Dive Brief:
- School systems nationwide are evolving their vocational programs to address the changes and impacts of emerging technologies like artificial intelligence on popular career education fields.
- Changes in automotive technology, for example, mean that schools need new approaches to the way these courses are taught so they include skills students need to learn today, said Alisha Hyslop, chief policy, research, and content officer for the Association for Career and Technical Education.
- “There are so many computers in the car and so many electronics that students have to be able to diagnose, repair and work on electric and hybrid vehicles, and even autonomous, self-driving vehicles,” Hyslop said.
Dive Insight:
AI in particular is being integrated into many different career pathways, including construction, Hyslop said.
She cited that there are robots capable of laying bricks — a job typically considered to be done by people. But she emphasized that people will still be required to work with those robots, because someone needs to be able to fix these devices when they have a problem.

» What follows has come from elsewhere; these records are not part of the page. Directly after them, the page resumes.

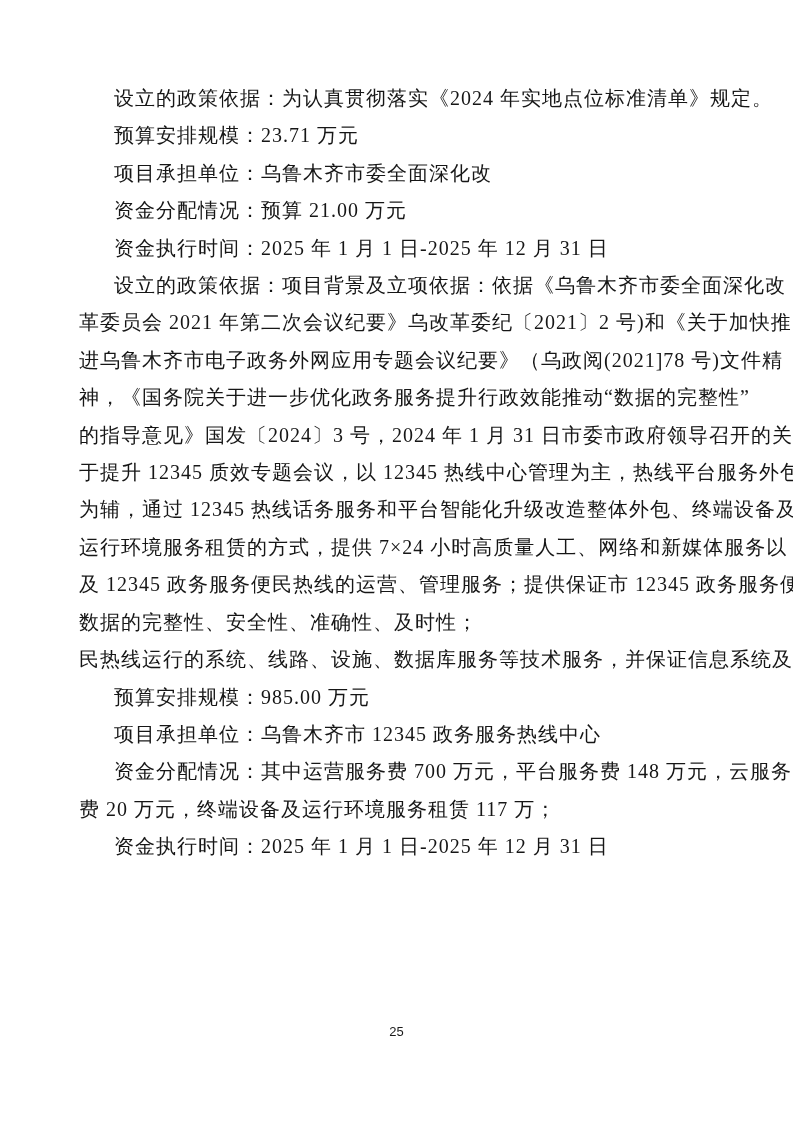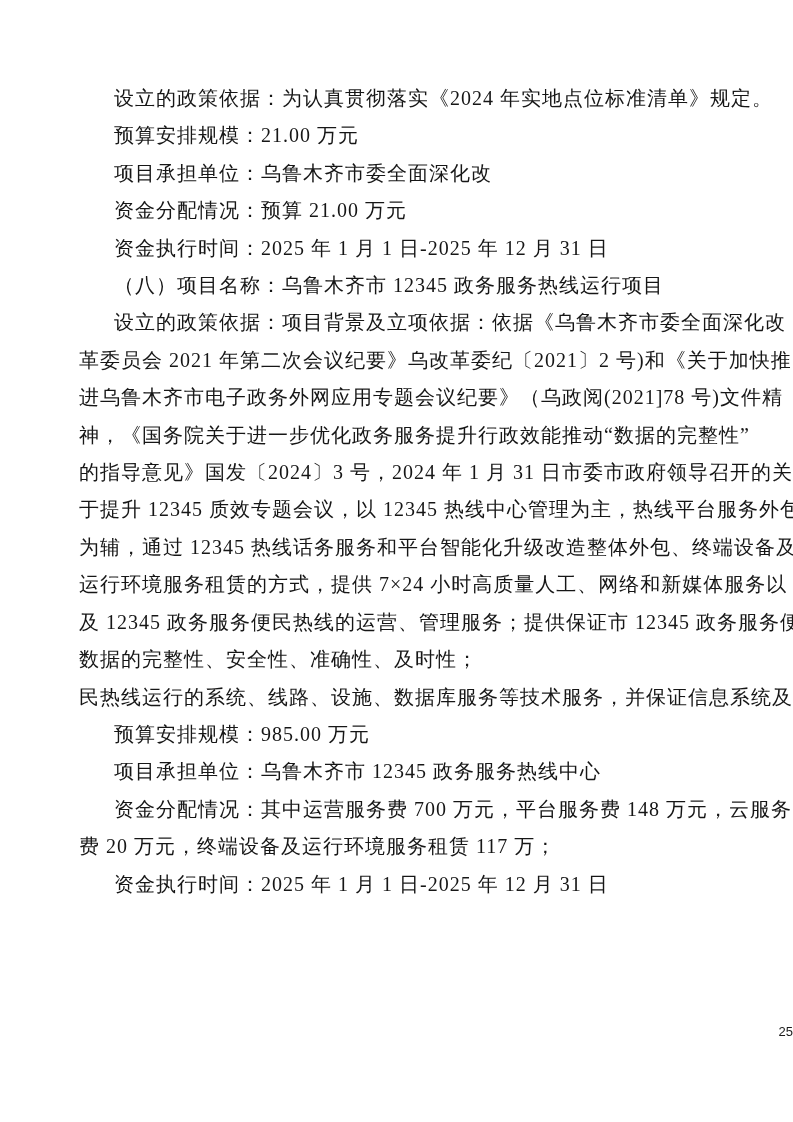"预算安排规模：21.00 万元" div.text-line { text: 21.00 -> 23.71 }
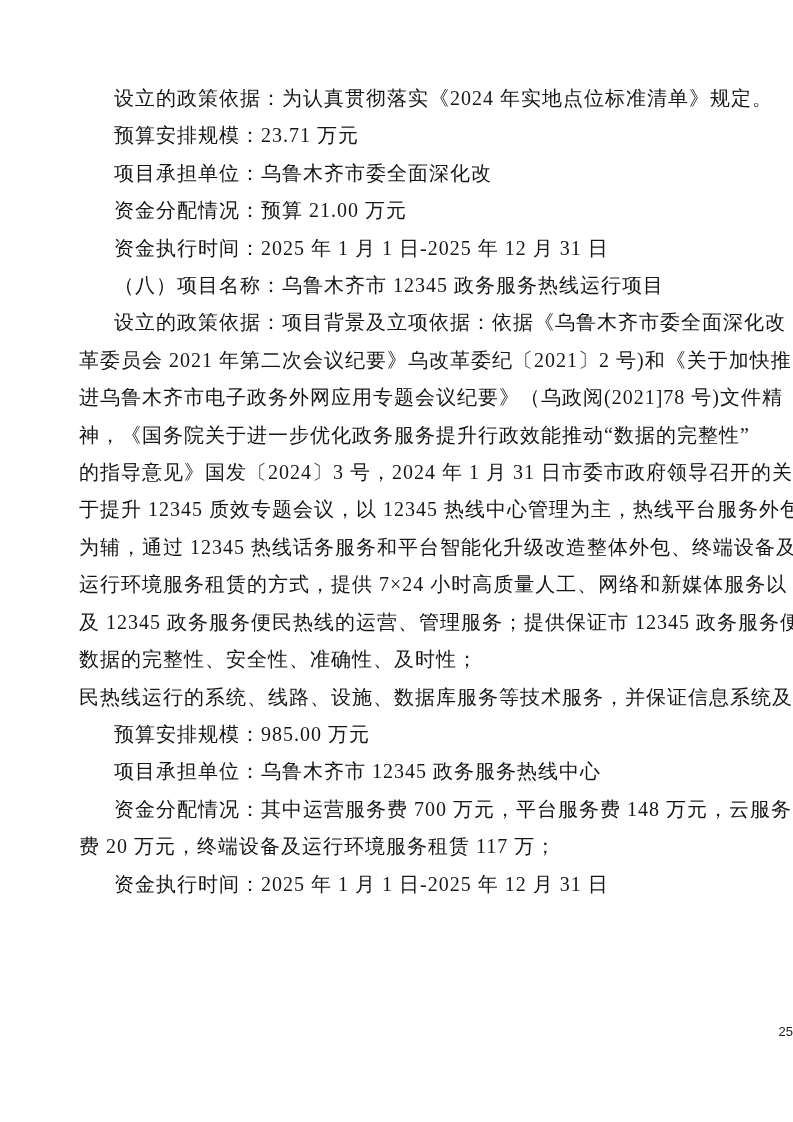"（八）项目名称：乌鲁木齐市 12345 政务服务热线运行项目" div.text-line { html: <div>（八）项目名称：乌鲁木齐市 12345 政务服务热线运行项目</div> -> none }
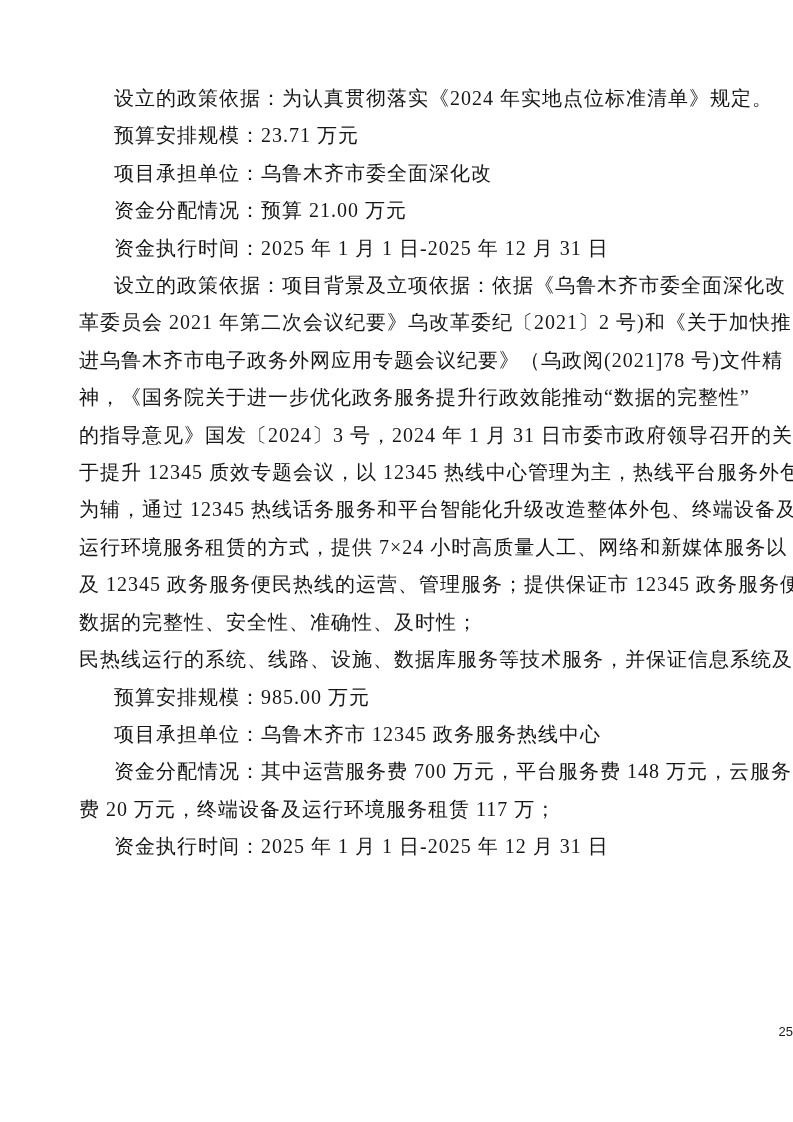"25" .page-footer { text-align: right -> center }
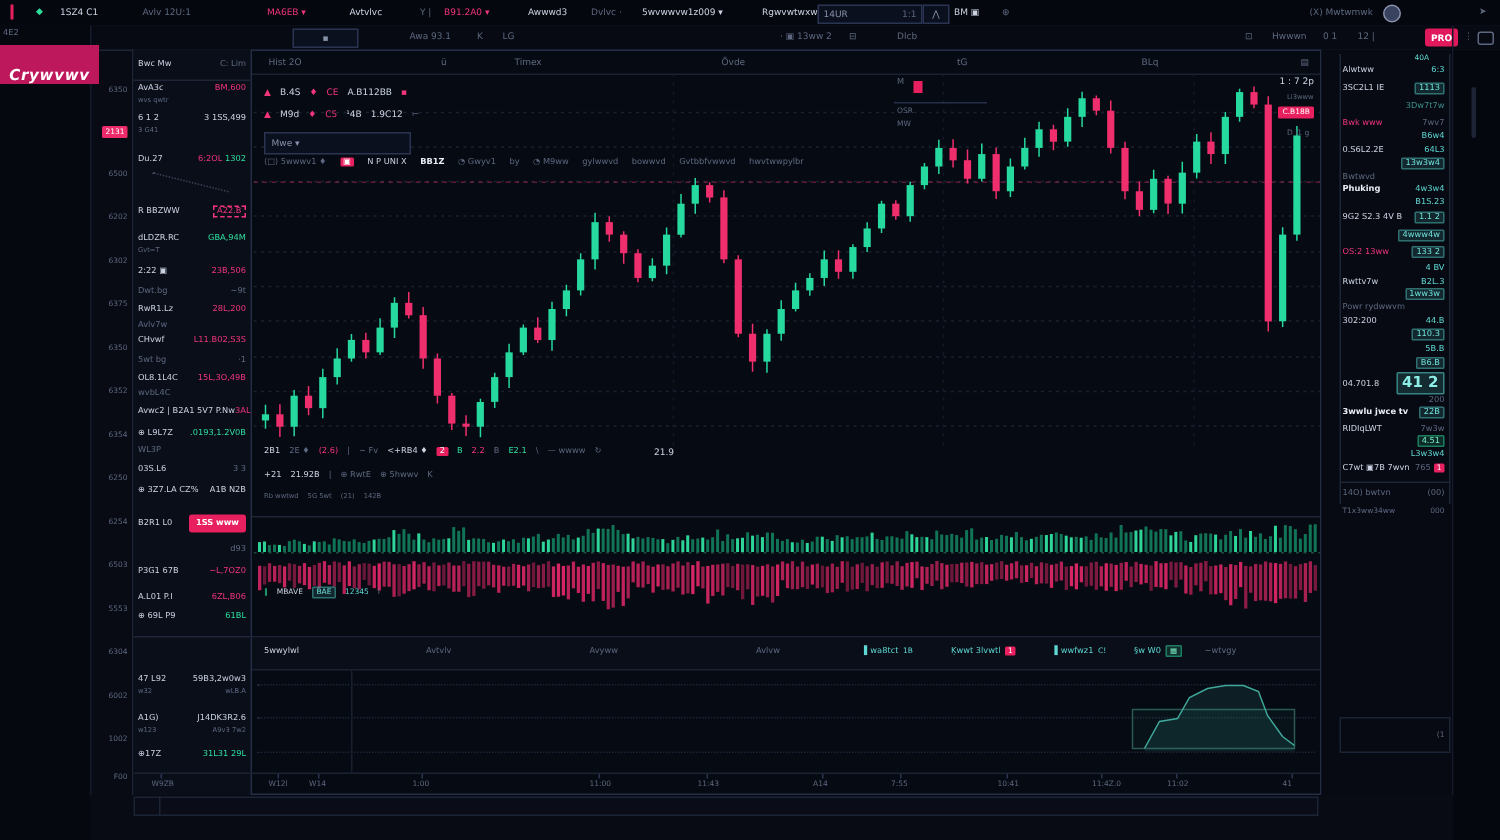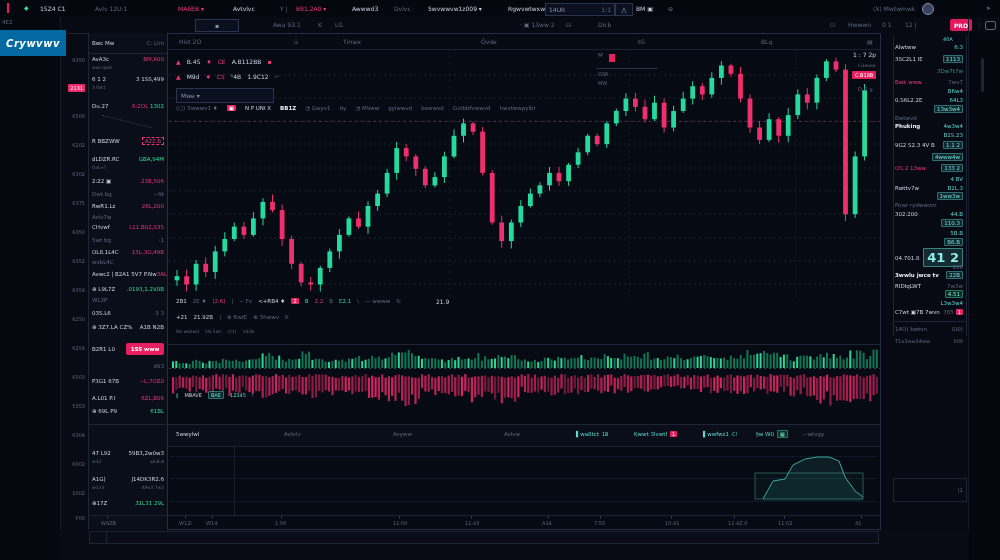"Crywvwv" div.abs { align-items: center -> flex-end; background: #0369a1 -> #be185d }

“Somebody needs to program that robot and build that robot,” Hyslop said. “It might not result in actual job loss.” Rather, the job just changes, she said.
A University of Tennessee at Knoxville report released in partnership with ACTE and three other organizations also highlights how AI will shift careers in sectors ranging from transportation to manufacturing and the skills needed in this next era.
For example, the culinary, automotive and electric shop classes that students took 30 or 40 years ago were preparing people with the skills needed to succeed in those economies — before there were mobile phones, the internet, and personal computers. Engines ran on gasoline, broken lamps needed people who understood physical wiring, and people cooked most meals at home.
But these programs need to shift today and incorporate new skills and trades so that young people have the skills that meet the demand required now, “because the workplace is changing,” Hyslop said.
“If we want to make sure students are prepared, we have to make changes along the way,” she said.